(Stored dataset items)
• • • • • • •
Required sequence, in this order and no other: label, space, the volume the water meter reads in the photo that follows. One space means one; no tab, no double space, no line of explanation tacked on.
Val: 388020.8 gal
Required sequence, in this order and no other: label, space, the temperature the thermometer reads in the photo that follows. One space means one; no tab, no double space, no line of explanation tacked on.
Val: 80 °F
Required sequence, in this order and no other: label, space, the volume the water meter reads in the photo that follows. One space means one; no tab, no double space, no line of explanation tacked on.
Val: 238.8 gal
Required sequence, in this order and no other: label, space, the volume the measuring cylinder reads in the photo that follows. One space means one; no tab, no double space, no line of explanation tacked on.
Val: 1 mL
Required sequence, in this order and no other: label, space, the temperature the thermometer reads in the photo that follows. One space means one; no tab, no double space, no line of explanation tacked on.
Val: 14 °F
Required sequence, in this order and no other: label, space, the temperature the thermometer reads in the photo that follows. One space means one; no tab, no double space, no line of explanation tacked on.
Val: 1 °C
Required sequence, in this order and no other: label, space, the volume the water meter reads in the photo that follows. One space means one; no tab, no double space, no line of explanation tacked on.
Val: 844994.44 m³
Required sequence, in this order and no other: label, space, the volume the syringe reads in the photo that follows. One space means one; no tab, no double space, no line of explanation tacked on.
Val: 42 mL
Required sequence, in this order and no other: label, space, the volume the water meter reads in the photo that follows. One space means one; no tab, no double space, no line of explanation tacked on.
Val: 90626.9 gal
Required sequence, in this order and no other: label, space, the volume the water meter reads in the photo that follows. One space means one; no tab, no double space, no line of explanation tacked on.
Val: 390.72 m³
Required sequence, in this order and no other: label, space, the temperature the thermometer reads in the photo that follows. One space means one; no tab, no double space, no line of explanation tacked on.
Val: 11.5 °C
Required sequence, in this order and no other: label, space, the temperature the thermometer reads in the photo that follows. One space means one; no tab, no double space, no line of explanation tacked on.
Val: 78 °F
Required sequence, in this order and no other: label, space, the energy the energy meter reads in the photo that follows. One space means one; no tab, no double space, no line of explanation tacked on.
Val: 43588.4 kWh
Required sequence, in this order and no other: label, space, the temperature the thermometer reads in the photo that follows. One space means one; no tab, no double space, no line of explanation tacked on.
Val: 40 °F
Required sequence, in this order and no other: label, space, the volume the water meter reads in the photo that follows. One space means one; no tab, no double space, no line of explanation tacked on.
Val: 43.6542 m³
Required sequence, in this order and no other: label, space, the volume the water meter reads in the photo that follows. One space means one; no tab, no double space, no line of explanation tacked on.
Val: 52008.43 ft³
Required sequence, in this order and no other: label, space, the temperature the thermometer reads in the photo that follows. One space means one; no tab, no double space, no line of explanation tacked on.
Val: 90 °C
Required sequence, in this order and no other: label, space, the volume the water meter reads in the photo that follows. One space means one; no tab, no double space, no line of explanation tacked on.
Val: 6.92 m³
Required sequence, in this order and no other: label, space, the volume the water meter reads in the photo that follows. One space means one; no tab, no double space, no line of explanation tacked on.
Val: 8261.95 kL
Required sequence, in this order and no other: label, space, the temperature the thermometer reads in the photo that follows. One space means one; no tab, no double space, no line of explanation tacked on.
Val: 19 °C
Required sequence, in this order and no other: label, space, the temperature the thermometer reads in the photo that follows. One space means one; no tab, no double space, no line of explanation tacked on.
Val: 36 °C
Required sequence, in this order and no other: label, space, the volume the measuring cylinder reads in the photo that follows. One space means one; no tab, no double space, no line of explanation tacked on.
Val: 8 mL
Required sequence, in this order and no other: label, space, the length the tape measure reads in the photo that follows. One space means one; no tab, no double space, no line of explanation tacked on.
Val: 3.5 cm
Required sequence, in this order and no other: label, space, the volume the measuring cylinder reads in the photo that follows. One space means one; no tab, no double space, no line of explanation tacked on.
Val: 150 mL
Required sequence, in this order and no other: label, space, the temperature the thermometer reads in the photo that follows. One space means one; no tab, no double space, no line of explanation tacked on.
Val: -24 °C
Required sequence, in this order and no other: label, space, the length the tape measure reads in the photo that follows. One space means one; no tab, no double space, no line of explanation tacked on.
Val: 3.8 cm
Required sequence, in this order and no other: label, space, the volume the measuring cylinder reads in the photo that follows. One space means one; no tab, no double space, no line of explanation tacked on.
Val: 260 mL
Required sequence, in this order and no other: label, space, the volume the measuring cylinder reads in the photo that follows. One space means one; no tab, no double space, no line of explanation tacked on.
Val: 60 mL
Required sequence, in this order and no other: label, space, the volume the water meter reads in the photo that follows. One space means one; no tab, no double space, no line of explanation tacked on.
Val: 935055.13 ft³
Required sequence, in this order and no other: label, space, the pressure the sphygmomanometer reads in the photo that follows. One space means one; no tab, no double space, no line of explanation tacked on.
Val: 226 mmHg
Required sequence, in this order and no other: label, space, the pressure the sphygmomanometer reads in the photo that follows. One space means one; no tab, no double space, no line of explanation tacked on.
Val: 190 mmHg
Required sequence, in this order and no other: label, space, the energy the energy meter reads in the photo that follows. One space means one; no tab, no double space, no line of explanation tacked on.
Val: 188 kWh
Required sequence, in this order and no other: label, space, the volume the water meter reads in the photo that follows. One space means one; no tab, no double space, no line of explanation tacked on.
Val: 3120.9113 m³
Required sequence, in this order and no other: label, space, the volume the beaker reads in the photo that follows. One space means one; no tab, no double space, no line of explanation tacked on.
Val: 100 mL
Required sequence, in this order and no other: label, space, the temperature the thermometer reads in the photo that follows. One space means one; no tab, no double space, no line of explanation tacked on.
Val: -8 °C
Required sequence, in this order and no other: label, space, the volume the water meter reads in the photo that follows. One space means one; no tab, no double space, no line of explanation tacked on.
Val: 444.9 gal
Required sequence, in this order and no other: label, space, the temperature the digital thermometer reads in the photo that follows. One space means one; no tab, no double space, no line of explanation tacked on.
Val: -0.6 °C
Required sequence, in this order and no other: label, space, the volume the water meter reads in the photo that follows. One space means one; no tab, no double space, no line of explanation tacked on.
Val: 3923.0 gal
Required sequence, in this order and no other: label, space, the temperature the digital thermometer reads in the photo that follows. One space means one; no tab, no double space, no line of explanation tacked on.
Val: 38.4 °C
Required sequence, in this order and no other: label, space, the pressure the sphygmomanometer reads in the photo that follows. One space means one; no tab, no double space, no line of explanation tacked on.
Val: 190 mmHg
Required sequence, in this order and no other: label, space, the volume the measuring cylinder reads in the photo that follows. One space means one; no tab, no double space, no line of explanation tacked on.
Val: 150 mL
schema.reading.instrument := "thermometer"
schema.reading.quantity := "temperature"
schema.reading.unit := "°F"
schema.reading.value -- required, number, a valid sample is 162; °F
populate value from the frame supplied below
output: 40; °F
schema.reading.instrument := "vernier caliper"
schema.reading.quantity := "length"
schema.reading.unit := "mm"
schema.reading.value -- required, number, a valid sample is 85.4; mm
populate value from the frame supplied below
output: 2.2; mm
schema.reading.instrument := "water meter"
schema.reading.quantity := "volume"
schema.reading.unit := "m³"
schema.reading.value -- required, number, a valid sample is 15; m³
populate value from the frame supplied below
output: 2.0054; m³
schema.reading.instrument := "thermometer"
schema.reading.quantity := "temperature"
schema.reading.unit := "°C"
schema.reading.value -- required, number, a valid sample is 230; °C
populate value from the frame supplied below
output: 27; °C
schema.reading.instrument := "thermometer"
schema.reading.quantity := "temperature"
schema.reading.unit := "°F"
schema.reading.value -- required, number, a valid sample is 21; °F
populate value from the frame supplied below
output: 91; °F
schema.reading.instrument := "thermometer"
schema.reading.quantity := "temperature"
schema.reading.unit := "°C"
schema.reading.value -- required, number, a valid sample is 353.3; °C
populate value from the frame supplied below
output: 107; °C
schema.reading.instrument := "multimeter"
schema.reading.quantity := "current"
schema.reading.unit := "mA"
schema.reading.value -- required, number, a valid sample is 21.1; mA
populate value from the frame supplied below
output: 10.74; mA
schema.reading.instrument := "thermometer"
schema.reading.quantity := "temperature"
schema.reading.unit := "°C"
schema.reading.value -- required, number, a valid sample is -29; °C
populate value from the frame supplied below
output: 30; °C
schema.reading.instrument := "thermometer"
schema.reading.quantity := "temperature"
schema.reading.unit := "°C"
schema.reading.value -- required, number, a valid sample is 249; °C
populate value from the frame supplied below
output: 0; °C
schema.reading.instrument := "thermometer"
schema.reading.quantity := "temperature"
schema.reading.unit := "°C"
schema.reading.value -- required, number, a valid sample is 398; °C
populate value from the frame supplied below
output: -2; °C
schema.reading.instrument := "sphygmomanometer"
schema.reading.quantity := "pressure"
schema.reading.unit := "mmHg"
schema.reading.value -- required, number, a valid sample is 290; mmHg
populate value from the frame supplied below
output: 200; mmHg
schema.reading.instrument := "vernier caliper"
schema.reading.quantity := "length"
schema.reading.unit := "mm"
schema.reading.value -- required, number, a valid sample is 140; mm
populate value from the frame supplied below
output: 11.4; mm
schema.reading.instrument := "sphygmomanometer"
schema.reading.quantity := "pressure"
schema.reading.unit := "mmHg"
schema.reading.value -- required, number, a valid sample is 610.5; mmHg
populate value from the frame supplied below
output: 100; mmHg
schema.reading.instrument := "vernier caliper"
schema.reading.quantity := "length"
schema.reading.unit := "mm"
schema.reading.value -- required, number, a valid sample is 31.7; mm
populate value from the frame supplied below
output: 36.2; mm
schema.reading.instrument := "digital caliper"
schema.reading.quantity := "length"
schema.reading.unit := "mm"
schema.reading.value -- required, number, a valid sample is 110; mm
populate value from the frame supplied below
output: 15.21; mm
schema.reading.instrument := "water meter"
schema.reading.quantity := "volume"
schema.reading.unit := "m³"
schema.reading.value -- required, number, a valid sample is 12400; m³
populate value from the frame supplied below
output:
• • • • • • •
Aim of the exercise: Copy the entries word for word, starting at the very first line and ending with the line that contains "Val: 238.8 gal".

Task response:
Required sequence, in this order and no other: label, space, the volume the water meter reads in the photo that follows. One space means one; no tab, no double space, no line of explanation tacked on.
Val: 388020.8 gal
Required sequence, in this order and no other: label, space, the temperature the thermometer reads in the photo that follows. One space means one; no tab, no double space, no line of explanation tacked on.
Val: 80 °F
Required sequence, in this order and no other: label, space, the volume the water meter reads in the photo that follows. One space means one; no tab, no double space, no line of explanation tacked on.
Val: 238.8 gal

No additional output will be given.